Answer
No two are perpendicular.
${\bf u}$ and ${\bf w}$ are parallel.
Work Step by Step
Two vectors are perpendicular if their dot product is zero.
Two vectors are parallel if their cross product is the zero vector.

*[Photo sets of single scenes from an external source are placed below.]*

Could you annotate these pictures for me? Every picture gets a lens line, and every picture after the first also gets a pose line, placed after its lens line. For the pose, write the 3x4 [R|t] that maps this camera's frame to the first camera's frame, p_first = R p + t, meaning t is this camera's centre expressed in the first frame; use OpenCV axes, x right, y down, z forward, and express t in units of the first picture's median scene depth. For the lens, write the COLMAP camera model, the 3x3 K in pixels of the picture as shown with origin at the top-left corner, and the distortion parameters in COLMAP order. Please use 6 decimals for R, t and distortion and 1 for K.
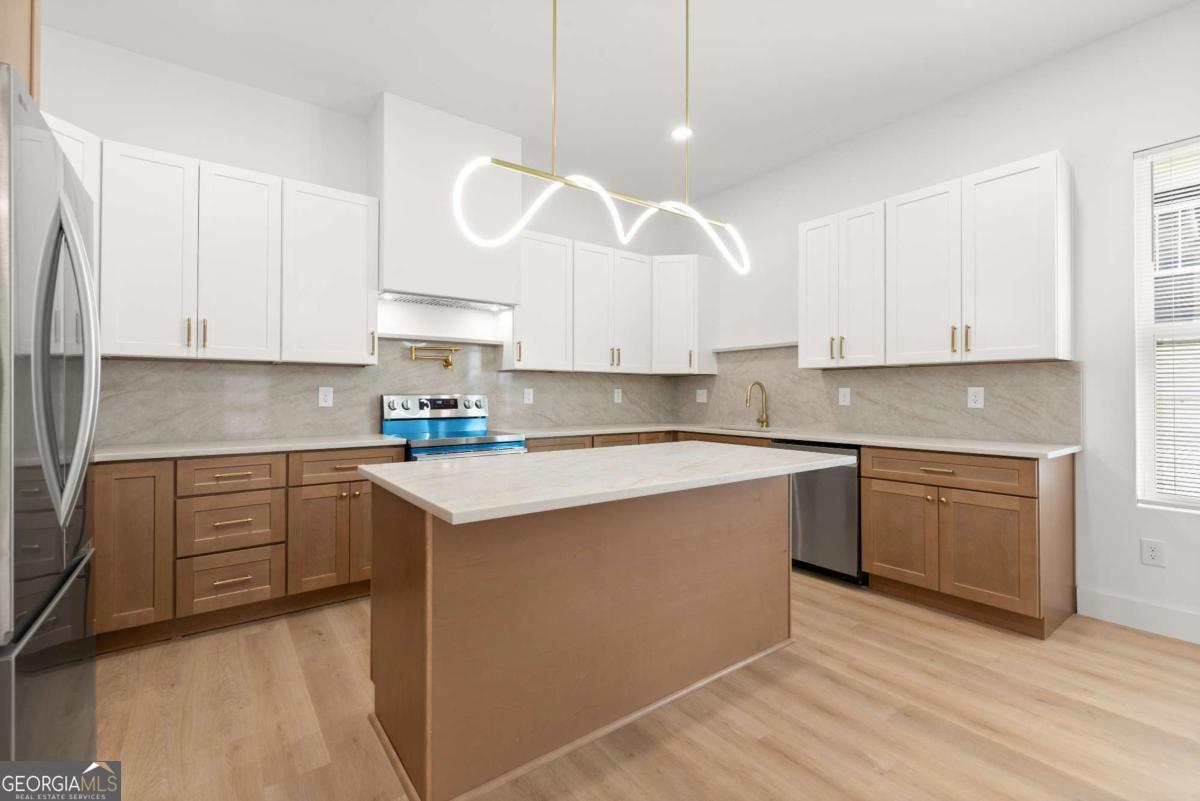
lens RADIAL K [[518.1, 0, 592.5], [0, 518.1, 391.0], [0, 0, 1]] dist [-0.001375, -0.000364]
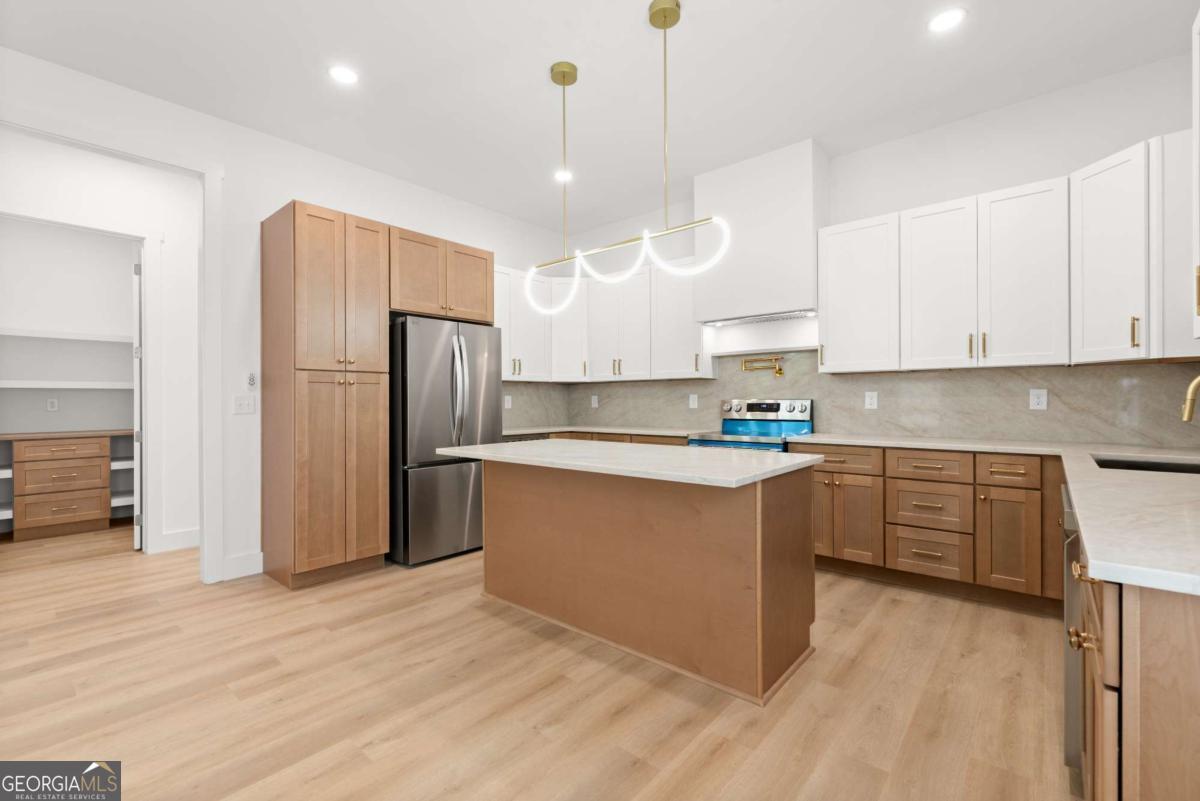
lens RADIAL K [[516.2, 0, 600.0], [0, 516.2, 400.5], [0, 0, 1]] dist [0.000242, -0.000005]
pose [[0.224519, -0.002063, -0.974467, 0.755480], [0.012946, 0.999916, 0.000866, 0.003716], [0.974384, -0.012810, 0.224527, 0.392417]]
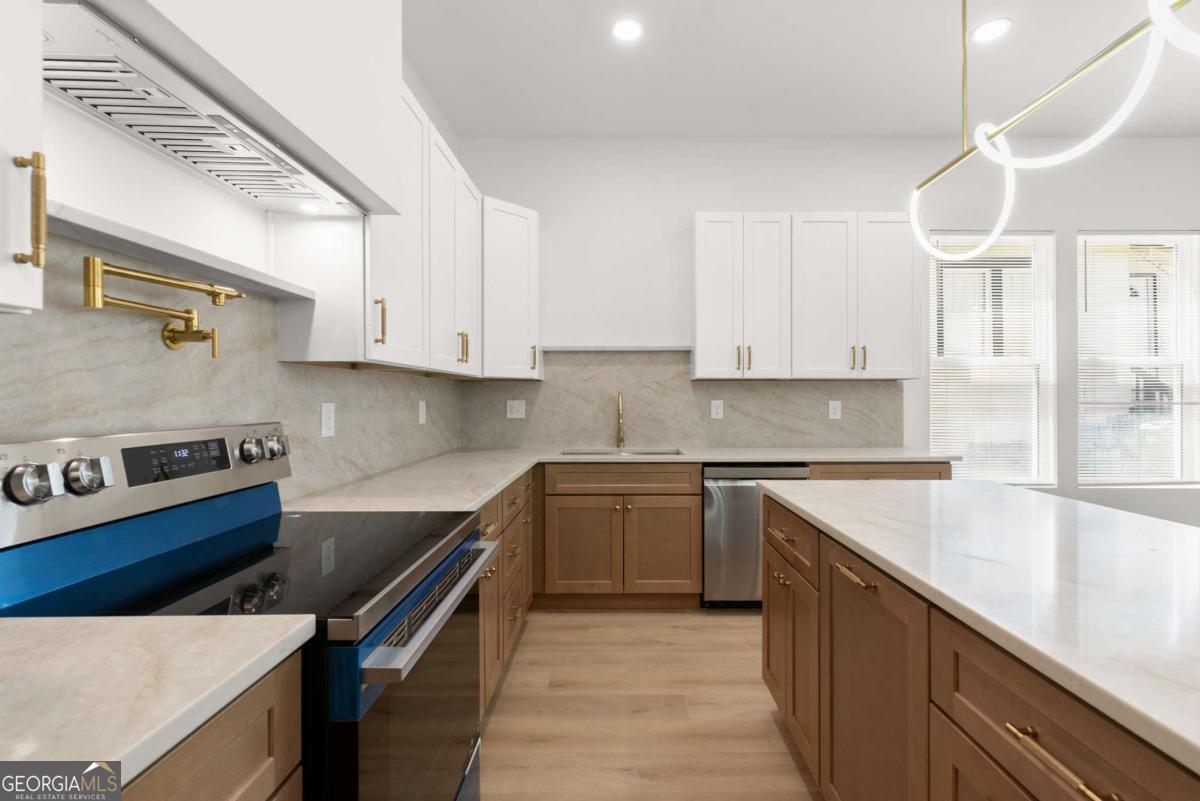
lens RADIAL K [[527.6, 0, 618.5], [0, 527.6, 396.1], [0, 0, 1]] dist [-0.000092, -0.000171]
pose [[0.589684, 0.000603, 0.807634, -0.405036], [-0.005324, 0.999981, 0.003141, -0.015877], [-0.807617, -0.006152, 0.589676, 0.604974]]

${\bf u}$ = $\langle 5,-1,1\rangle,\quad {\bf v}$= $\langle 0,1,-5\rangle,\quad {\bf w}$= $\langle-15,3,-3\rangle$
${\bf u}\cdot{\bf v}=5(0)+(-1)(1)+(1)(-5)=-6\neq 0$
${\bf u}\cdot{\bf w}=5(-15)+(-1)(3)+(1)(-3)=-81\neq 0$
${\bf v}\cdot{\bf w}=0(-15)+(1)(3)+(-5)(-3)=-11\neq 0$
No two are perpendicular.
${\bf u}\times{\bf v}=\left|\begin{array}{lll}
{\bf i} & {\bf j} & {\bf k}\\
5 & -1 & 1\\
0 & 1 & -5
\end{array}\right|=(5-1){\bf i}....\neq{\bf 0}$
${\bf u}\times{\bf w}=\left|\begin{array}{lll}
{\bf i} & {\bf j} & {\bf k}\\
5 & -1 & 1\\
-15 & 3 & -3
\end{array}\right|=(3-3){\bf i}-(-15+15){\bf j}+(15-15){\bf k}= {\bf 0}$
${\bf v}\times{\bf w}=\left|\begin{array}{lll}
{\bf i} & {\bf j} & {\bf k}\\
0 & 1 & 5\\
-15 & 3 & -3
\end{array}\right|=(-3-15){\bf i}....\neq{\bf 0}$
${\bf u}$ and ${\bf w}$ are parallel.